──────── INFORMATION PROVIDED

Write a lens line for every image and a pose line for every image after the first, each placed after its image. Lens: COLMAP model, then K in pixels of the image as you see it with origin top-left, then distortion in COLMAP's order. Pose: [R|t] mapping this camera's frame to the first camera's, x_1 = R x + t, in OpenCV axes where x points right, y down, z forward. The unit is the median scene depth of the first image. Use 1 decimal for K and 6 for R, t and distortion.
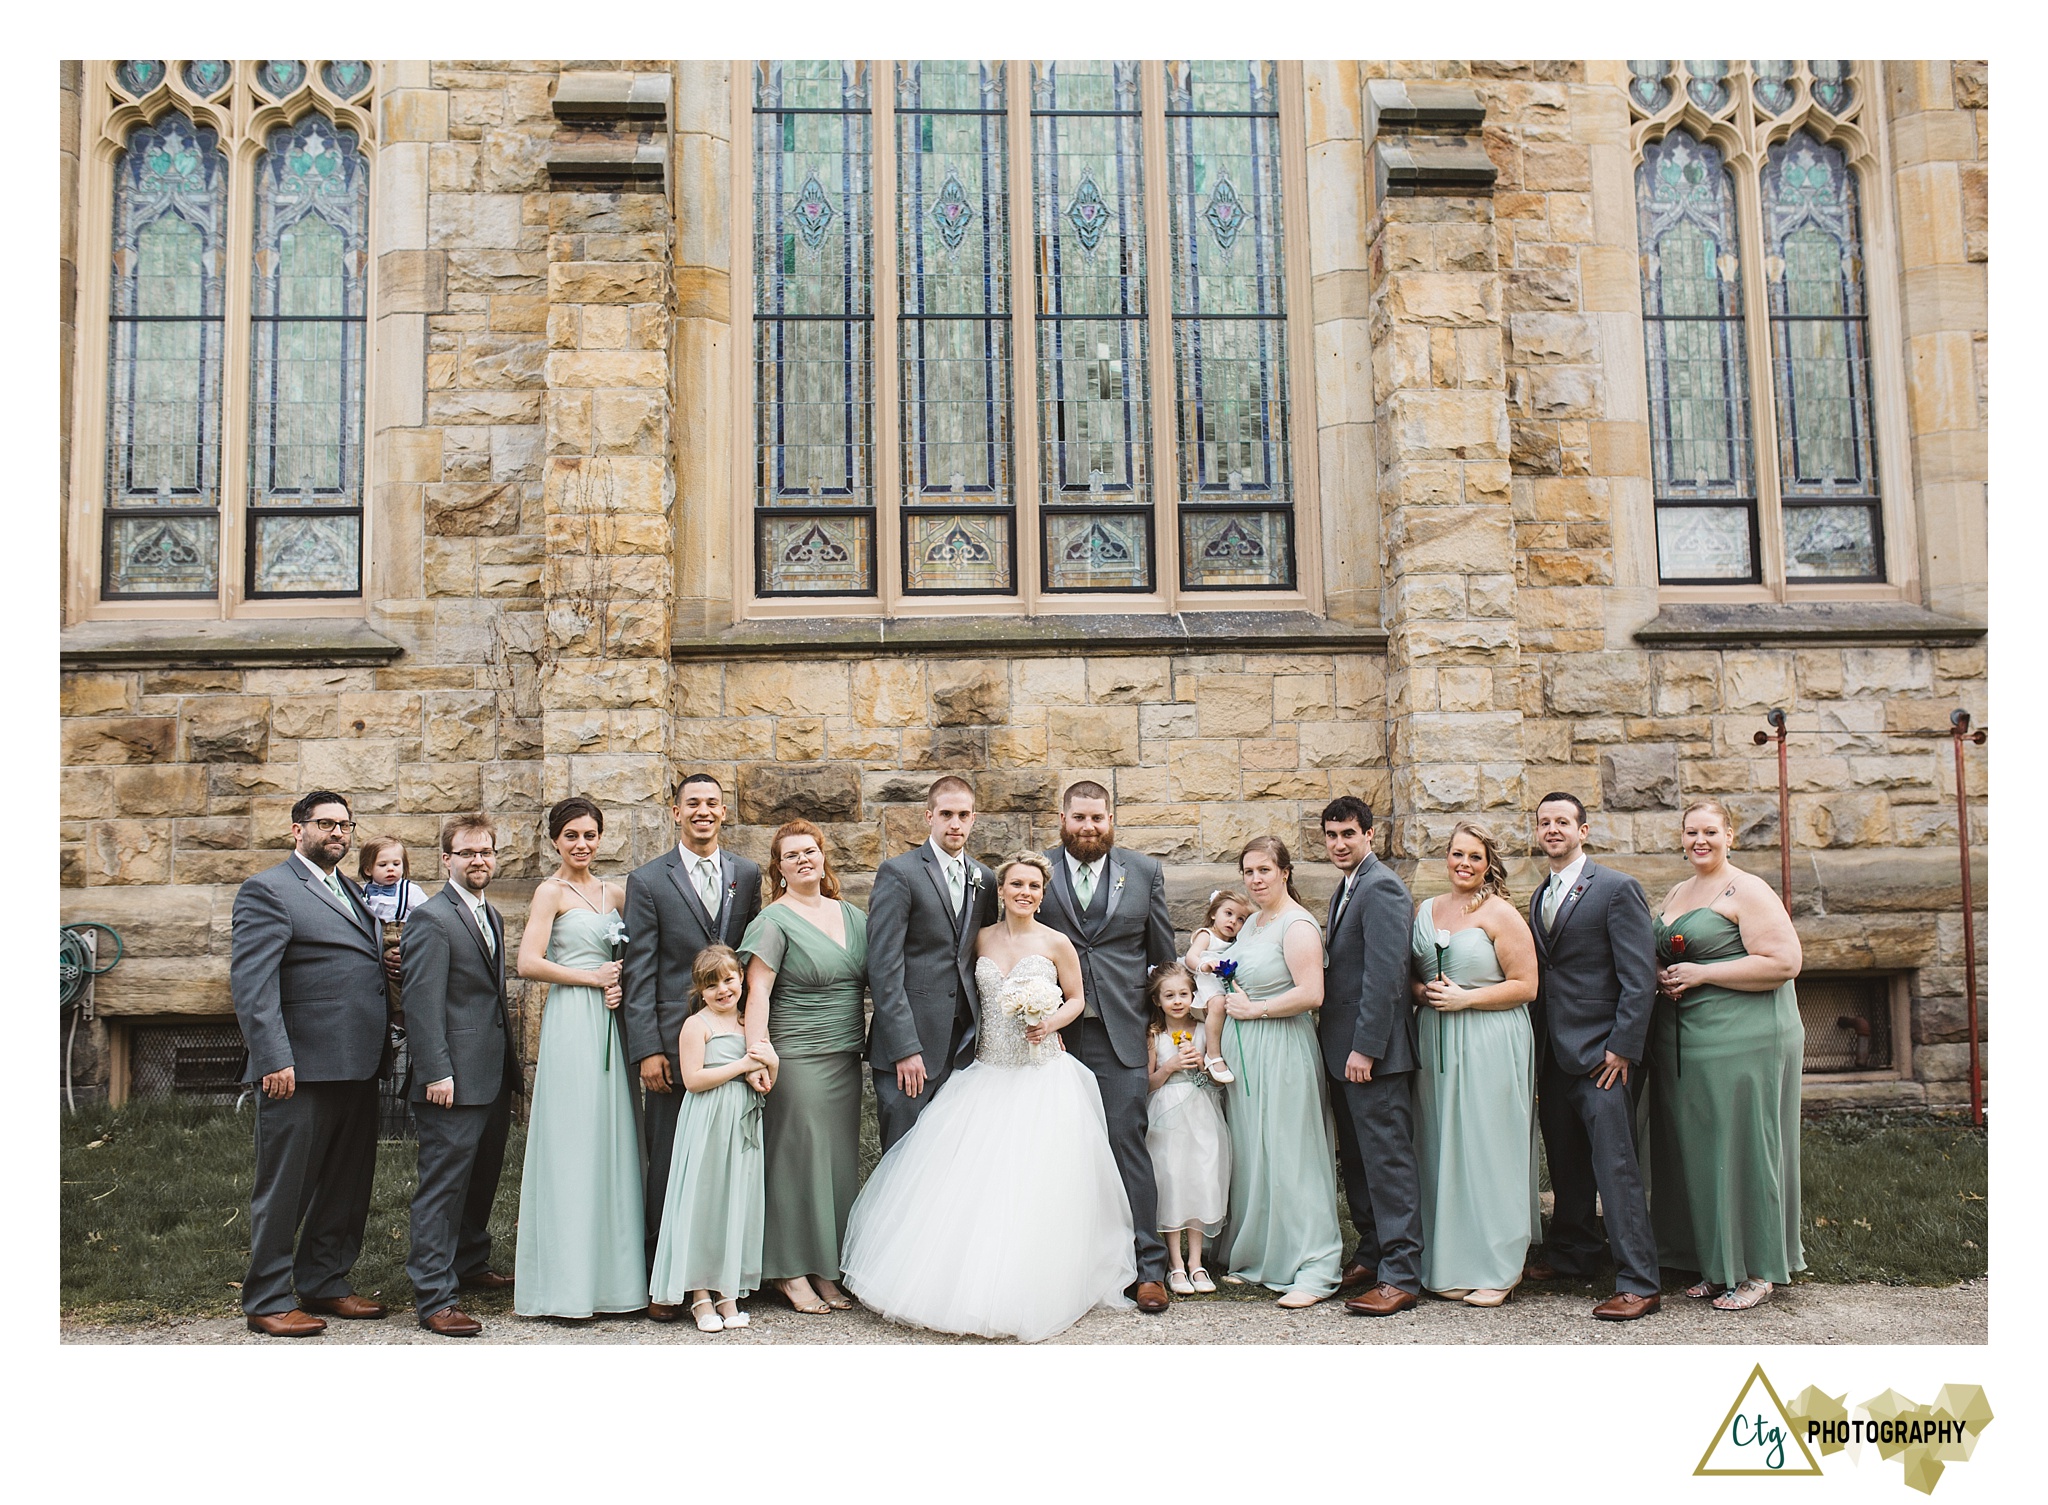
lens RADIAL K [[2181.3, 0, 1027.3], [0, 2181.3, 753.1], [0, 0, 1]] dist [0.007079, 0.000000]
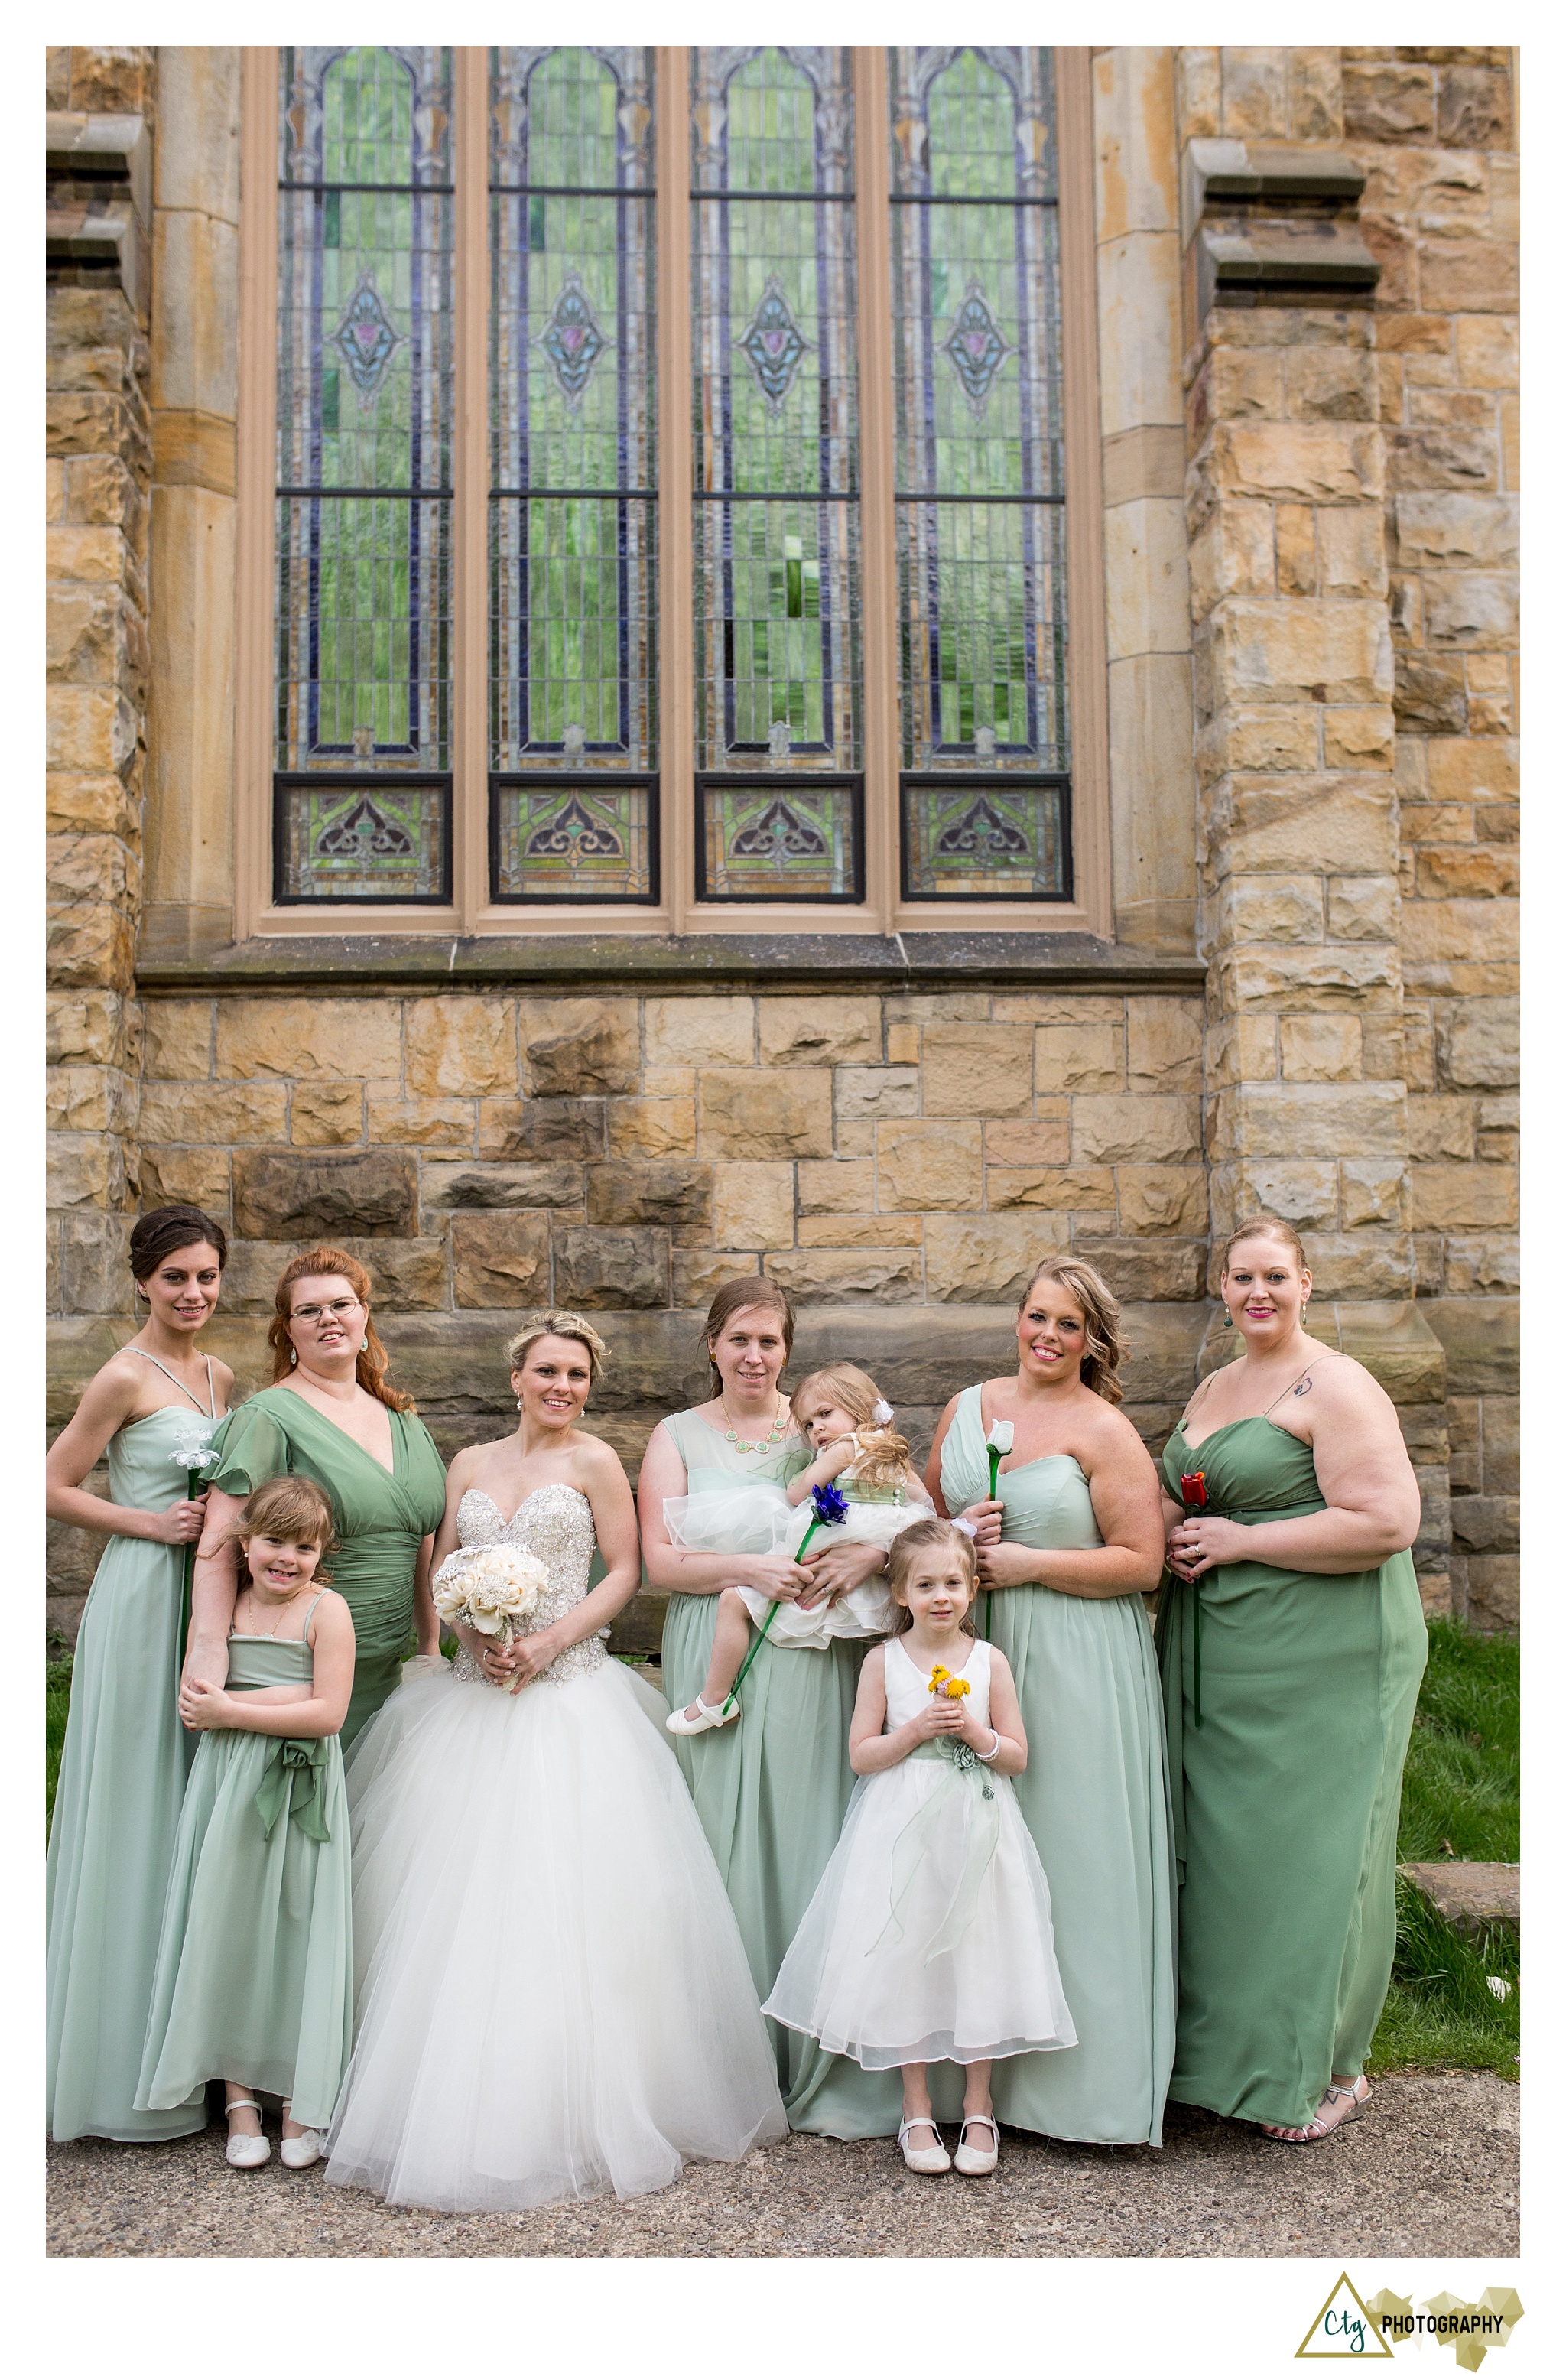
lens RADIAL K [[2321.9, 0, 778.1], [0, 2321.9, 1186.6], [0, 0, 1]] dist [0.011002, 0.000000]
pose [[0.999669, 0.010461, -0.023488, 0.050259], [-0.009860, 0.999624, 0.025585, -0.003499], [0.023747, -0.025345, 0.999397, 0.275548]]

────────────────

- [WHAT IS BEING ASKED]
Set down all of the material word for word, minus its pictures.

- [FINISHED TASK]
Write a lens line for every image and a pose line for every image after the first, each placed after its image. Lens: COLMAP model, then K in pixels of the image as you see it with origin top-left, then distortion in COLMAP's order. Pose: [R|t] mapping this camera's frame to the first camera's, x_1 = R x + t, in OpenCV axes where x points right, y down, z forward. The unit is the median scene depth of the first image. Use 1 decimal for K and 6 for R, t and distortion.
lens RADIAL K [[2181.3, 0, 1027.3], [0, 2181.3, 753.1], [0, 0, 1]] dist [0.007079, 0.000000]
lens RADIAL K [[2321.9, 0, 778.1], [0, 2321.9, 1186.6], [0, 0, 1]] dist [0.011002, 0.000000]
pose [[0.999669, 0.010461, -0.023488, 0.050259], [-0.009860, 0.999624, 0.025585, -0.003499], [0.023747, -0.025345, 0.999397, 0.275548]]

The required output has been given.